Introduction
FastChat is the platform behind LMSYS Chatbot Arena, providing tools to train, serve, and evaluate large language models. Developed by the LMSYS team at UC Berkeley, it powers the largest open LLM evaluation platform and offers a production-ready distributed serving system.
What FastChat Does
- Serves LLMs through a distributed architecture with controller, model workers, and API gateway
- Provides an OpenAI-compatible REST API for drop-in replacement in existing applications
- Supports multi-model deployment with automatic load balancing across workers
- Enables side-by-side model comparison through the Arena interface
- Trains and fine-tunes chat models using multi-turn conversation data
Architecture Overview
FastChat uses a three-component serving architecture: a controller that manages model worker registration and routing, model workers that load and serve individual models, and a Gradio web server or OpenAI-compatible API server as the frontend. Workers can run on different machines with different GPUs, and the controller routes requests based on availability.

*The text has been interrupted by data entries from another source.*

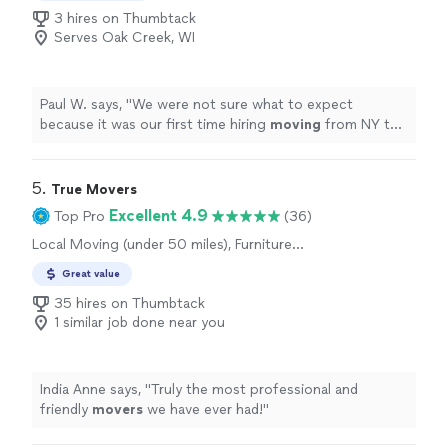
3 hires on Thumbtack
Serves Oak Creek, WI
Paul W. says, "
We were not sure what to expect
because it was our first time hiring
moving
from NY to
IL. but the outcome was pretty smooth.
"
5. 
True Movers
Excellent 4.9
Top Pro
(36)
Local Moving (under 50 miles), Furniture
Moving and Heavy Lifting
Great value
35 hires on Thumbtack
1 similar job done near you
India Anne says, "
Truly the most professional and
friendly
movers
we have ever had!
"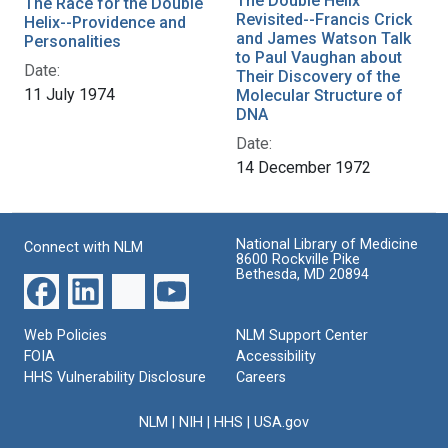
The Double Helix
The Race for the Double
Revisited--Francis Crick
Helix--Providence and
and James Watson Talk
Personalities
to Paul Vaughan about
Date:
Their Discovery of the
11 July 1974
Molecular Structure of
DNA
Date:
14 December 1972
National Library of Medicine
Connect with NLM
8600 Rockville Pike
Bethesda, MD 20894
Web Policies
NLM Support Center
FOIA
Accessibility
HHS Vulnerability Disclosure
Careers
NLM
|
NIH
|
HHS
|
USA.gov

Self-Hosting & Configuration
- Install via pip:
pip install "fschat[model_worker,webui]" - Start the controller:
python3 -m fastchat.serve.controller - Launch model workers:
python3 -m fastchat.serve.model_worker --model-path <path> - Run the web UI:
python3 -m fastchat.serve.gradio_web_server - Use the OpenAI API server:
python3 -m fastchat.serve.openai_api_server
Key Features
- OpenAI-compatible API endpoint for seamless integration with existing tools
- Multi-model serving with automatic worker registration and load balancing
- Support for 50+ model architectures including LLaMA, Mistral, and Qwen
- Built-in Chatbot Arena for pairwise model evaluation with Elo ratings
- Efficient inference with support for vLLM, LightLLM, and ExLlamaV2 backends
Comparison with Similar Tools
- vLLM — Focused on high-throughput serving; FastChat adds multi-model orchestration and evaluation
- Text Generation Inference — Single-model serving without built-in evaluation or Arena
- Ollama — Simpler local deployment but no distributed multi-worker architecture
- LiteLLM — API proxy for cloud providers; FastChat serves self-hosted models
- Open WebUI — Chat frontend only; FastChat includes serving infrastructure and training
FAQ
Q: Can I serve multiple models simultaneously? A: Yes. Launch separate model workers for each model and the controller will route requests automatically.
Q: Does FastChat support quantized models? A: Yes. It supports GPTQ, AWQ, and other quantization formats through its model worker backends.
Q: What is Chatbot Arena? A: Chatbot Arena is a crowdsourced evaluation platform where users chat with two anonymous models and vote for the better response, producing Elo-style rankings.
Q: Can I use FastChat with the OpenAI Python SDK? A: Yes. Point the OpenAI client base_url to your FastChat API server and it works as a drop-in replacement.